À quelques kilomètres, une déviation s’impose pour le Sanctuaire de la Madonna della Sassellera, un petit sanctuaire rupestre encastré dans la roche : pour l’atteindre, on fait une courte promenade à travers les bois, avec une vue incroyable sur la vallée. Une autre étape incontournable pour les amateurs de bonne chère est une visite à un caveau de la Val Masino pour déguster le vin local. Enfin, si vous souhaitez continuer, le lac de Novate Mezzola est à courte distance en voiture : idéal pour une baignade ou une promenade.
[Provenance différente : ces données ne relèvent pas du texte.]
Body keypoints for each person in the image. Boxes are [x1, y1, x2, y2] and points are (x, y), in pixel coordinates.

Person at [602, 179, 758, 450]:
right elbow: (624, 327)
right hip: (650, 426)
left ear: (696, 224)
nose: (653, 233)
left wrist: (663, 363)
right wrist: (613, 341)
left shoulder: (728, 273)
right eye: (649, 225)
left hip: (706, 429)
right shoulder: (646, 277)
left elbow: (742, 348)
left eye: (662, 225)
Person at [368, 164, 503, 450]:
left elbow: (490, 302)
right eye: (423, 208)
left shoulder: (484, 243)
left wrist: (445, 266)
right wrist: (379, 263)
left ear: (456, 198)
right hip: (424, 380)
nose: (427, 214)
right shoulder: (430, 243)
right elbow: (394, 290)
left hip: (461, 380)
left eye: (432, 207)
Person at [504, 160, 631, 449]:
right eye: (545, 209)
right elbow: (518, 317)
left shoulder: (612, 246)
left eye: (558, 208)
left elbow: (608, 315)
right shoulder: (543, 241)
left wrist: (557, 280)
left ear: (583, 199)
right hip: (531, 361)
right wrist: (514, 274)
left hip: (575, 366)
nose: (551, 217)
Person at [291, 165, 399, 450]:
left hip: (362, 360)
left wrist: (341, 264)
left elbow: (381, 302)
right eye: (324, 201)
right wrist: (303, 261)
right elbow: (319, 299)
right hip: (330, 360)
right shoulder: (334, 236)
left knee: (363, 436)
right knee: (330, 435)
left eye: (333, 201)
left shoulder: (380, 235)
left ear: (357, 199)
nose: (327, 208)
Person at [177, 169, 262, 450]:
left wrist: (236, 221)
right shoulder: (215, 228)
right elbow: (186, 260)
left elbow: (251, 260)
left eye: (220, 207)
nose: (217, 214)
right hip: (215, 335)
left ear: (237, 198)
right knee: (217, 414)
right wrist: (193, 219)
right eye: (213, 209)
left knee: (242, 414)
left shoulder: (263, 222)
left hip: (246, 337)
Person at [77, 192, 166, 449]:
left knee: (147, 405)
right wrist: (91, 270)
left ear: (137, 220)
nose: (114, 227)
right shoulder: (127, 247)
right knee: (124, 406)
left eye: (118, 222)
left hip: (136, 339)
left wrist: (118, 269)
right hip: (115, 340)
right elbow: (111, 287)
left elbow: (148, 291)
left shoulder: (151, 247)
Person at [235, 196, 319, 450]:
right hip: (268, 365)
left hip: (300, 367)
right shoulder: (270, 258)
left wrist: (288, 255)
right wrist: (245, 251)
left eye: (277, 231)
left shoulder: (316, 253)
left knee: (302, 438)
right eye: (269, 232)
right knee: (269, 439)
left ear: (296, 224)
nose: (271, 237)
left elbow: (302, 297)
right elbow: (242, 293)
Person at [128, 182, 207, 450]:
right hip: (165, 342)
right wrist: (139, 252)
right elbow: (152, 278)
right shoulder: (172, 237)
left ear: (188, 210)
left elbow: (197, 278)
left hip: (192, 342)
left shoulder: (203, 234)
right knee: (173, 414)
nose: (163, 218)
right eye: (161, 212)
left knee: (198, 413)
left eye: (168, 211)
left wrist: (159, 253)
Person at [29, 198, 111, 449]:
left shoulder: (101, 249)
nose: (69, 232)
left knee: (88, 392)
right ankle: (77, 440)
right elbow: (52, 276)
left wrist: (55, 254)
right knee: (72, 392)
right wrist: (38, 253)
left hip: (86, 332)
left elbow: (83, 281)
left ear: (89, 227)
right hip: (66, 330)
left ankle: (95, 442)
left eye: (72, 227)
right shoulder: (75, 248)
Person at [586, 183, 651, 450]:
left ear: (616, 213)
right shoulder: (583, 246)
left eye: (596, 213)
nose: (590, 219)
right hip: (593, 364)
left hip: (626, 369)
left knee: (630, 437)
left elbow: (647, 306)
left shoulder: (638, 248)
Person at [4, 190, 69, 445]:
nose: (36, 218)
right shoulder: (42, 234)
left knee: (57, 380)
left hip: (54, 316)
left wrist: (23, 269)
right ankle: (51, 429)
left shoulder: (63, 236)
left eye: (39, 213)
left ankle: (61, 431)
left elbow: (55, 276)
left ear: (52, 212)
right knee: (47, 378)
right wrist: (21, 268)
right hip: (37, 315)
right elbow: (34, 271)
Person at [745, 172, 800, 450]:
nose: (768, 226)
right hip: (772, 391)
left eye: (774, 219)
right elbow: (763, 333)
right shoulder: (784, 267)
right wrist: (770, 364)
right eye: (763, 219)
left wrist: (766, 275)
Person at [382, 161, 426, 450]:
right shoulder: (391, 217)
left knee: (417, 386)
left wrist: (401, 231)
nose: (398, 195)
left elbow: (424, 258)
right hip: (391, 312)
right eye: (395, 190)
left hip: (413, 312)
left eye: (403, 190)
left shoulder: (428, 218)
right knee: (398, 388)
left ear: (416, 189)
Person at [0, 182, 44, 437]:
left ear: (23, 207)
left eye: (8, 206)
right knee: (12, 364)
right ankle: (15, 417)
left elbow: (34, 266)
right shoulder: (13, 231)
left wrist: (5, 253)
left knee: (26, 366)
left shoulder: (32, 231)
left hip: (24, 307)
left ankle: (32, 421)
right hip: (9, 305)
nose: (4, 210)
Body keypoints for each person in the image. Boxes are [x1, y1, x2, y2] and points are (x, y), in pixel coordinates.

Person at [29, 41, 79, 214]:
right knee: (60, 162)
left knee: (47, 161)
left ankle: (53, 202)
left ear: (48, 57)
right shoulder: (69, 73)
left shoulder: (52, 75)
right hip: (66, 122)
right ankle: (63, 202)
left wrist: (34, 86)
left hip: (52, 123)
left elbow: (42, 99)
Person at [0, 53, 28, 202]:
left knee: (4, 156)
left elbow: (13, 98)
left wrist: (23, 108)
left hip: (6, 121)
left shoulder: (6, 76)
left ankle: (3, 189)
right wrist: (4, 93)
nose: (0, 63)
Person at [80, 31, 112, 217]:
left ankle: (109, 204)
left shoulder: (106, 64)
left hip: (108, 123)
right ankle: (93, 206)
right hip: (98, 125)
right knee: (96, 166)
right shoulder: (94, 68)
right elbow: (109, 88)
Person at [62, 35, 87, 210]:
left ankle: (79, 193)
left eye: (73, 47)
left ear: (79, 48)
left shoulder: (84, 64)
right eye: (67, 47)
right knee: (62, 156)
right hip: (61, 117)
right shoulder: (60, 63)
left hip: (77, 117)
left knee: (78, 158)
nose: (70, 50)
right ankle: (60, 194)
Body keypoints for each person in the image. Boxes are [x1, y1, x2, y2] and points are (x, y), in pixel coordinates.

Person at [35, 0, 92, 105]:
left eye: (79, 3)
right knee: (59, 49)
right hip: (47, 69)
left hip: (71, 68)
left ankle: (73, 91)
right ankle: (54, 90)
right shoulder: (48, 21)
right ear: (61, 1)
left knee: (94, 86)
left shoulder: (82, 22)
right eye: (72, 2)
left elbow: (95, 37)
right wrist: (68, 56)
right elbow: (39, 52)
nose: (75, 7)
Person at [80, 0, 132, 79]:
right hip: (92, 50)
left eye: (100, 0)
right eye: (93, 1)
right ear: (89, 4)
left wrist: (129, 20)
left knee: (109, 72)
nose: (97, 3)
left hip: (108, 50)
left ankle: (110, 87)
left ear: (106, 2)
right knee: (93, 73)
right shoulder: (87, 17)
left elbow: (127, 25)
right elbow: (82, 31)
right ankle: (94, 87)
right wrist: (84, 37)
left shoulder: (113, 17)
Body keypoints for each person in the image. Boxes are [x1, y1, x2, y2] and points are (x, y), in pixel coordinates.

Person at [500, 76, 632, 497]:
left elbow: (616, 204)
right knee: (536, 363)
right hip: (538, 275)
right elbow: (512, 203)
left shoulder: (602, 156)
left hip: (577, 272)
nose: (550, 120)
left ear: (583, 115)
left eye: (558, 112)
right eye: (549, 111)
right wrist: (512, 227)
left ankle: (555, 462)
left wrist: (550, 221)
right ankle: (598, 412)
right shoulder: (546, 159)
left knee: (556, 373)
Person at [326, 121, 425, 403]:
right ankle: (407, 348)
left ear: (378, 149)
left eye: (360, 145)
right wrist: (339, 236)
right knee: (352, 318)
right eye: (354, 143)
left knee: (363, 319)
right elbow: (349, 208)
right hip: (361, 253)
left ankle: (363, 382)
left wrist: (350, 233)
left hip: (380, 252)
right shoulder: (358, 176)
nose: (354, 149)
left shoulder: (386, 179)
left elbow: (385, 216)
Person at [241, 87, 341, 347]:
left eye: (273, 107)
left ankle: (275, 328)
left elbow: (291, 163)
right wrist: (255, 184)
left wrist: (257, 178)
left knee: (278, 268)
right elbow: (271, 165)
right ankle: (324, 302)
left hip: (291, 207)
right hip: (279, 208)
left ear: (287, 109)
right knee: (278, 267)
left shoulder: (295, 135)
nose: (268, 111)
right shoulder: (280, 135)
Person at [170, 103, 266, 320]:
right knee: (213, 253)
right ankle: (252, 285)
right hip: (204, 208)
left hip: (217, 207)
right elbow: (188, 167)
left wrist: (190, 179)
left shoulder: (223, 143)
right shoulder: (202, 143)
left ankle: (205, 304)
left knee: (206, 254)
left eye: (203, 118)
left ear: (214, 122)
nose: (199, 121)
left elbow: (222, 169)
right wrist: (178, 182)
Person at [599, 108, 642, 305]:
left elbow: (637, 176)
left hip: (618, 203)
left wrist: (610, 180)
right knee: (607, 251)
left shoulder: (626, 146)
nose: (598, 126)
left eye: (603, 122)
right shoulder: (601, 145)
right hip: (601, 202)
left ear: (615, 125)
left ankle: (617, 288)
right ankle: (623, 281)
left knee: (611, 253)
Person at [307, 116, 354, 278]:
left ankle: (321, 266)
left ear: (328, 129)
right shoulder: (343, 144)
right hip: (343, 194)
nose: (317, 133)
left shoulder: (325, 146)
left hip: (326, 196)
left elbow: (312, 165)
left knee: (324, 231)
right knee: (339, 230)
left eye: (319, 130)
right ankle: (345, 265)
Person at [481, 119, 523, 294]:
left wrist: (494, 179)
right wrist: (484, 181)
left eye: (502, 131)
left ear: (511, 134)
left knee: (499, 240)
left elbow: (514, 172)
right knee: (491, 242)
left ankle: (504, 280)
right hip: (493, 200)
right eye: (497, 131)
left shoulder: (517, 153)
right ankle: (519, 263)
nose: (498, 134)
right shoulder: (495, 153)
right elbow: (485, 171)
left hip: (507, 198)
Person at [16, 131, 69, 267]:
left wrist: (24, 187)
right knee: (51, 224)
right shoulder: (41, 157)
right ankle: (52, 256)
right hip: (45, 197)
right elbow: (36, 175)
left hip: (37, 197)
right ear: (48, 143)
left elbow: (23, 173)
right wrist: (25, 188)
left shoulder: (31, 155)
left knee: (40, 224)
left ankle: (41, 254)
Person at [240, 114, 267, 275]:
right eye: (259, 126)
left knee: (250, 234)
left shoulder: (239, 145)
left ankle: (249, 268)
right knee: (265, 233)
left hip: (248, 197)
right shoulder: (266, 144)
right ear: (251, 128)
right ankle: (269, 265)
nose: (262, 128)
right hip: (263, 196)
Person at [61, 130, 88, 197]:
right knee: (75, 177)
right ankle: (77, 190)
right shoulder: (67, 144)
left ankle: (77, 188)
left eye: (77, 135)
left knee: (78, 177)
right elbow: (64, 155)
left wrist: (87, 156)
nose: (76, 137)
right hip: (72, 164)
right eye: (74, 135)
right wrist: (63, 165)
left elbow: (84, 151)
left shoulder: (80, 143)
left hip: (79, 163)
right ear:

Tous des lieux qui enrichissent la visite sans se presser, en un après-midi.

Itinéraires aux alentours


💡 Peut-être que vous ne saviez pas que…

Selon une légende locale, la tour serait reliée par un passage secret à l’église San Fedele, distante d’environ 200 mètres. On raconte que lors des invasions narbonnaises de 1625, les habitants y cachaient trésors et provisions. Encore aujourd’hui, les jours de brouillard, certains disent apercevoir une lumière vacillante au sommet : le fantôme d’un soldat espagnol de garde.